2.      The Reviewer does not agree with the authors' opinion expressed in lines 391-393: "reduced sensitivity of ADT could be due to a shift in viral tropism with preferential location in an upper respiratory tract site, we compared the viral load in nose and mouth". From what basis did the Authors make such a deduction? Alternatively, this conclusion could have been made if the Authors had examined nasopharyngeal swabs for these 61 individuals. The fact that the Authors detected Omicron sub-variants in the nose and mouth does not prove that they were not present in the nasopharynx.

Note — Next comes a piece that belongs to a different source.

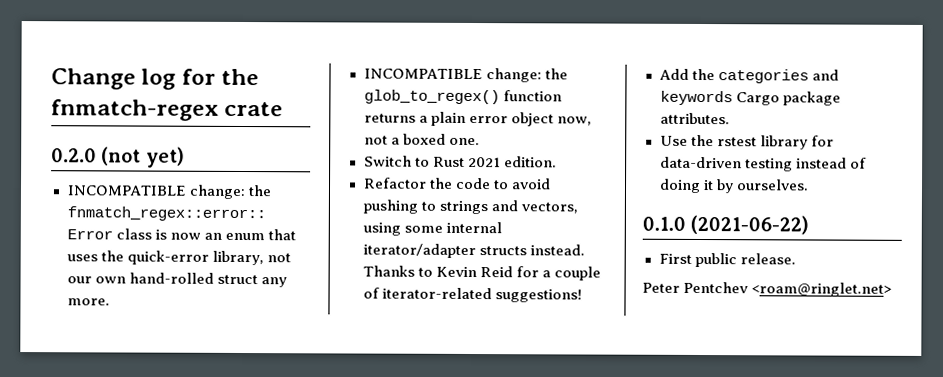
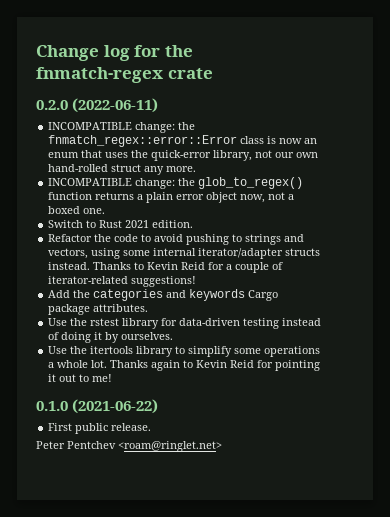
[101,146,185,168] (not yet) -> [72,98,159,113] (2022-06-11)
(809, 185) none -> [48,346,321,357] [48,360,321,371] [48,374,113,382] // Use the itertools library to simplify some operations a whole lot. Thanks again to Kevin Reid for pointing it out to me!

3.      The reviewer understands that the authors wanted to enrich the study with prospective samples. But why didn't they collect the swabs in the same way as the retrospective samples? Then the 61 samples would have blended into the overall study. And yes, for the two reasons described above, none of them fit into the larger retrospective sample pool, nor can the tropism of the virus to specific cells be inferred. The Reviewer asks for a reason for the inclusion of these 61 samples in the study, as the reason indicated by the authors is an erroneous assumption of the experiment.

Minor comments:

1.      References should be in square brackets.

2.      Adjust the text in Results and Discussion.

3.      Increase the font in Tables.

Author Response

Please see the attachment

Author Response File: Author Response.pdf

Round 2

Reviewer 3 Report

Comments and Suggestions for Authors

The manuscript can be published in its present form.